I’m new to ASR models. Could someone kindly help me understand how to train a simple asr model?
Background:
I have created an attention-based ASR model with an encoder that takes in mel-spec as inputs, with shape (B, C, T) or (16, 80, 873), the decoder is passed a sequence of IDs corresponding to the symbols in the text of shape (B, T) or (16, 168) this is embedded with nn.Embedding( n_symbols, 256) -> (16, 168, 256).
After some RNN layers the model outputs a tensor of shape (16, 168, 256).
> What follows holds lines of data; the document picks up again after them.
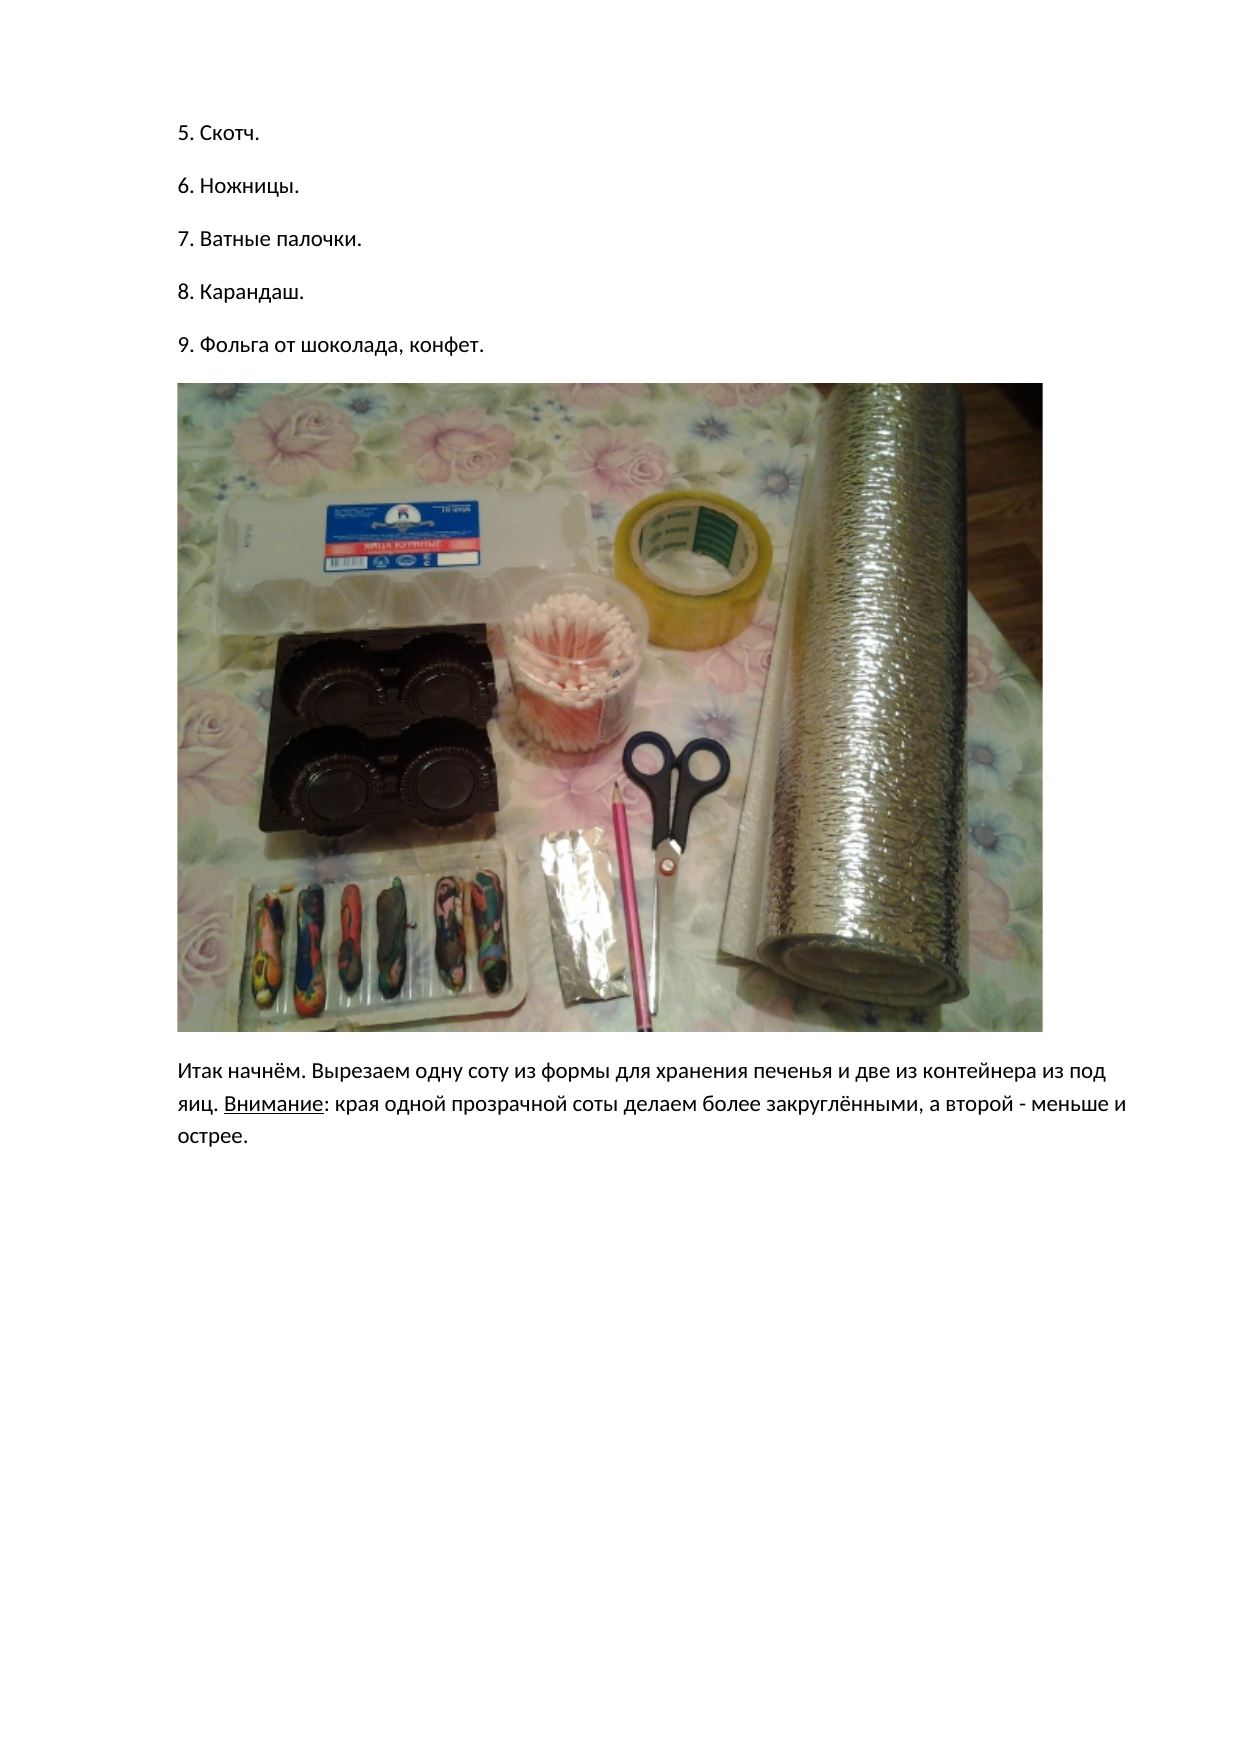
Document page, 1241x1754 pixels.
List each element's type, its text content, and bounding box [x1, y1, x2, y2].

text 9. Фольга от шоколада, конфет. [177, 330, 1152, 358]
text 5. Скотч. [177, 118, 1152, 146]
text 7. Ватные палочки. [177, 224, 1152, 252]
picture [177, 383, 1043, 1032]
text Итак начнём. Вырезаем одну соту из формы для хранения печенья и две из контейнера из под яиц. Внимание: края одной прозрачной соты делаем более закруглёнными, а второй - меньше и острее. [177, 1057, 1152, 1149]
text 6. Ножницы. [177, 171, 1152, 199]
text 8. Карандаш. [177, 277, 1152, 305]
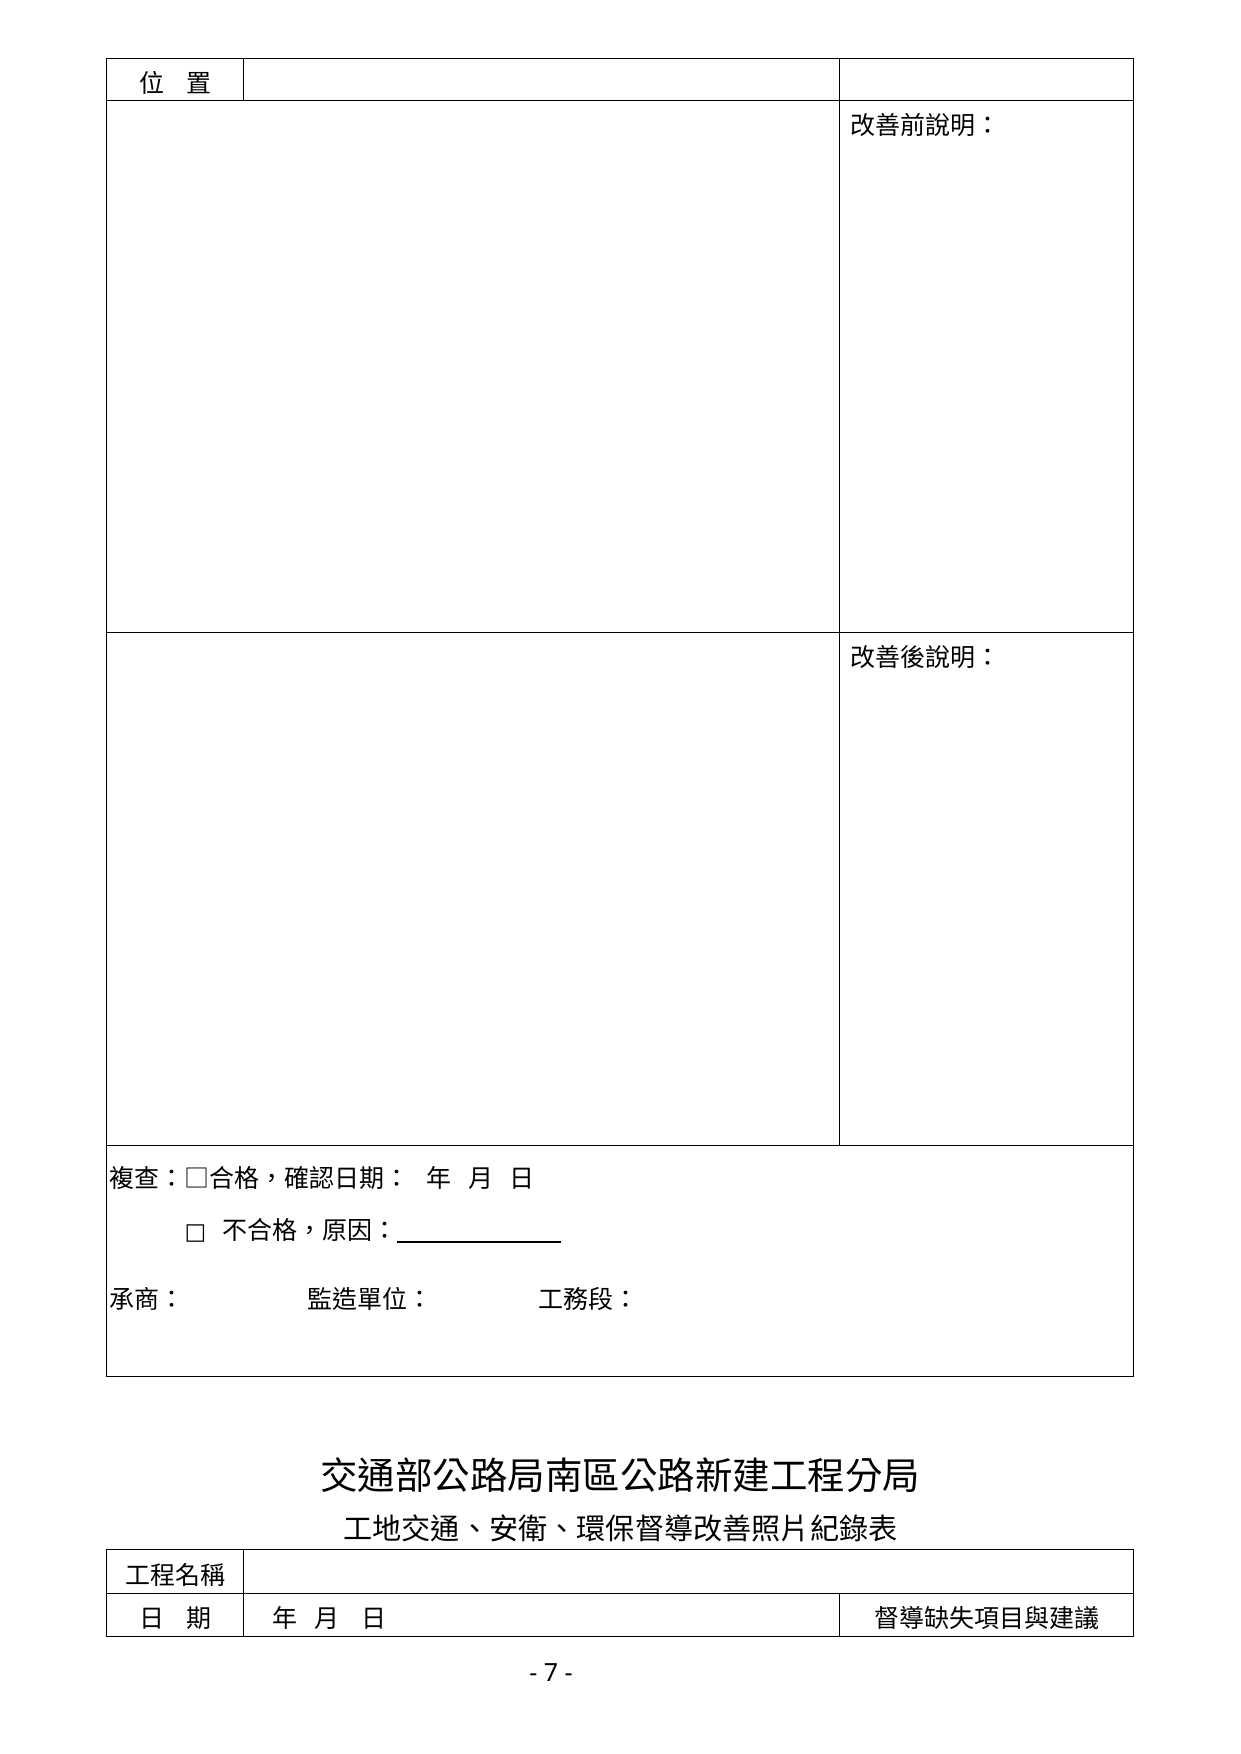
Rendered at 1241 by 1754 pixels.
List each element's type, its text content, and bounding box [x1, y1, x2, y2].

table_header 工程名稱 [107, 1550, 243, 1593]
table_cell [840, 59, 1133, 100]
table_cell [107, 633, 839, 1145]
table_cell 複查：□合格，確認日期： 年 月 日 不合格，原因： 承商： 監造單位： 工務段： [107, 1146, 1133, 1376]
table_cell 改善前說明： [840, 101, 1133, 632]
text 交通部公路局南區公路新建工程分局 [118, 1449, 1122, 1499]
text 工地交通、安衛、環保督導改善照片紀錄表 [118, 1499, 1122, 1549]
table_cell 位 置 [107, 59, 243, 100]
table_cell 年 月 日 [244, 1594, 839, 1636]
table_cell 日 期 [107, 1594, 243, 1636]
table_header [244, 1550, 1133, 1593]
table_cell [244, 59, 839, 100]
table_cell 改善後說明： [840, 633, 1133, 1145]
table_cell 督導缺失項目與建議 [840, 1594, 1133, 1636]
table_cell [107, 101, 839, 632]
My lack of knowledge comes in the Loss calculation for ASR models. I have tries both NLLLoss and CrossEntropyLoss with little success and many different errors:
CrossEntropyLoss & NLLLoss -> RuntimeError: multi-target not supported at /pytorch/aten/src/THCUNN/generic/ClassNLLCriterion.cu:15
It is really usefull you get for instance duplicates from the horizontal time stamps and so on because CTC uses blank characters (i.e. heelll[blank]llllloooo is the same as hellll[blank]lo would get encoded to hello but hello would not.).
The loss (CTCLoss) is computed as illustrated here (the blank labels are not removed for loss calculation):
(https://miro.medium.com/max/1200/1*1_5KnLvaTkGUFoyat2jHcQ.png)
During inference, you get the prediction by best path decoding.